SC Process Service
Private Investigation • Security • Executive Protection
What is Service of Process?
United States legal procedure requires that each party in a case should be notified if actions are taken against them in a court of law. Process serving is an important aspect of the Due Process of Law.
Process serving laws and rules of civil procedure are different from state to state. You should visit the State Rules of Civil Procedure section of Serve-Now.com to learn more about service of process in your state.
People are notified of actions against them or court procedures involving them through the delivery of legal documents such as summons, complaints, subpoenas, order to show cause, and writs.
One type of service is called “substituted service”. This legal process of service is when the documents are left with an adult resident of the named party at the target’s home, or with a management level employee at their place of business. There are also circumstances when posting in a prominent place (followed up by a certified mail copy) is an accepted method of service.
Who can serve papers?
When service of process was first instituted, it was performed by sheriffs or deputies, and agents of the court. This became a burden on law enforcement, so the legislation was changed. Now, in many states, any US citizen that is not a party to the case, over the age of 18, and residing in the state where the matter is to be tried can serve papers.
Keep in mind that process serving laws differ from state to state and may change. Some states require a that process server be licensed, some require registration with the county and in some states they are required to post a surety bond. Visit the State Rules of Civil Procedure section of ServeNow.com to learn more about service of process in your state. At ServeNow.com we believe you will get the best results by using a local, professional process serving company over the sheriff.

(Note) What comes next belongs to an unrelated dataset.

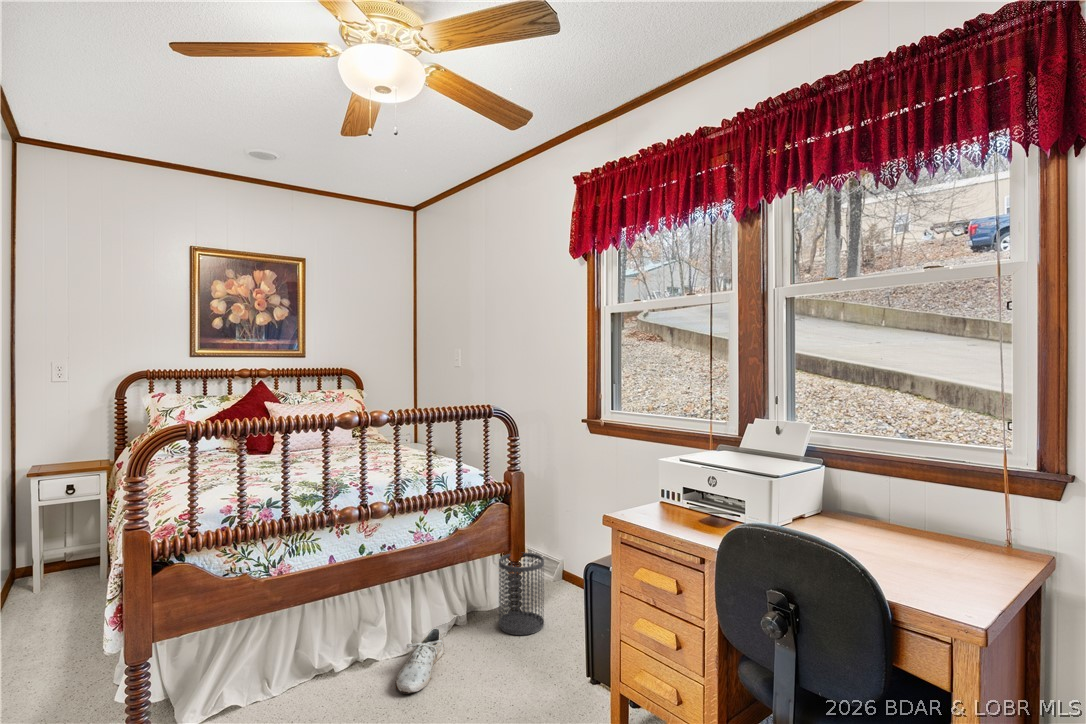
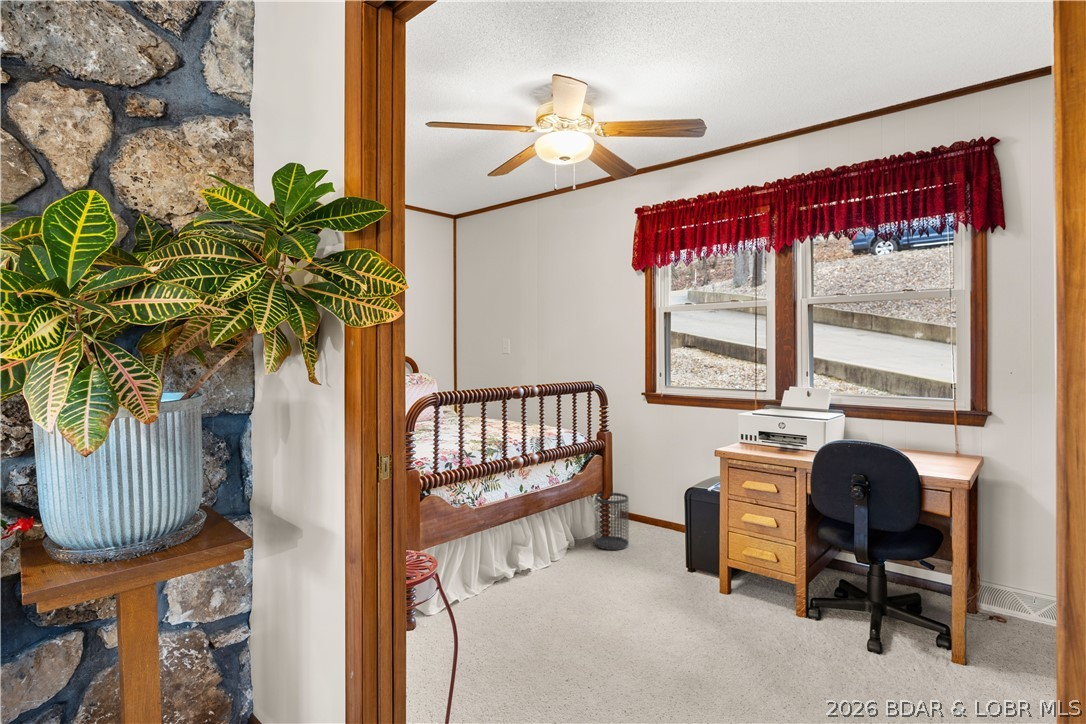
shoe: present [395,628,444,694] -> none [552,546,580,586]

What does a Legal Process Server Do?
A legal process server delivers (serves) these documents to the defendant or individual listed on the legal document being served. Once the documents are delivered, an Affidavit of Service, also called a Proof of Service, is notarized and given to the party who requested the service.
If you would like to download an Affidavit of Service for your state, you should visit ServeNow.com’s Free Legal Documents repository.
Can papers be faxed or mailed?
In many cases you will be able to fax or email papers to the process server. You will need to find out if the original papers need to be served before determining how you will get the papers over to the server.
Where can defendants be served?
This depends on which state the papers are being served in or are coming from. This is also an important reason why you need a process server. In most states, you can serve anyone anywhere at anytime. In some states like Virginia, Florida and others, you cannot serve someone at their residence on Sundays, nor can you serve them when they are traveling to and from a court of law. Some states don’t allow serves to occur on holidays. Please check the laws in your state or consult with a professional process server.
What if the person cannot be found or is evasive?
If the named party in the documents cannot be found, the court may allow service by publication in a newspaper. Before this can happen, you may be asked to prove to the court that a reasonable attempt was made to actually serve the defendant or the person named. This is where the hiring of a professional process server comes into play.
In some states a “Substitute Service” is acceptable. This is when someone other than the defendant is served. This should be done only as the last resort and shown as part of the Due Diligence process. Please refer to the rules of civil procedure in your state.
Will a process server file my papers with the court?
Yes, is the short answer. Most process servers offer a suite of legal support service including document filing. It is likely that you will have to pay an additional fee for this service.
What if the person does not accept the papers?
In most cases they do not have to accept service in order for it to be considered effective. If the defendant comes to the door but refuses the papers, the process server may just have to leave them at their feet and walk away. In some states proper service has been perfected if the person admits to being the defendant and/or they actually touch or are touched with the papers. Please refer to the service of process laws in your state.
What is an Affidavit of Service and a Proof of Service?
An Affidavit of Service, also called a Proof of Service, is a signed document provided to you by your process server upon completion of serving your documents. Proof of Service states when, where, and who was served. There are a number of other affidavits that can be provided to you as a client. For instance, an Affidavit of Due Diligence may be provided if the person to be served cannot be located.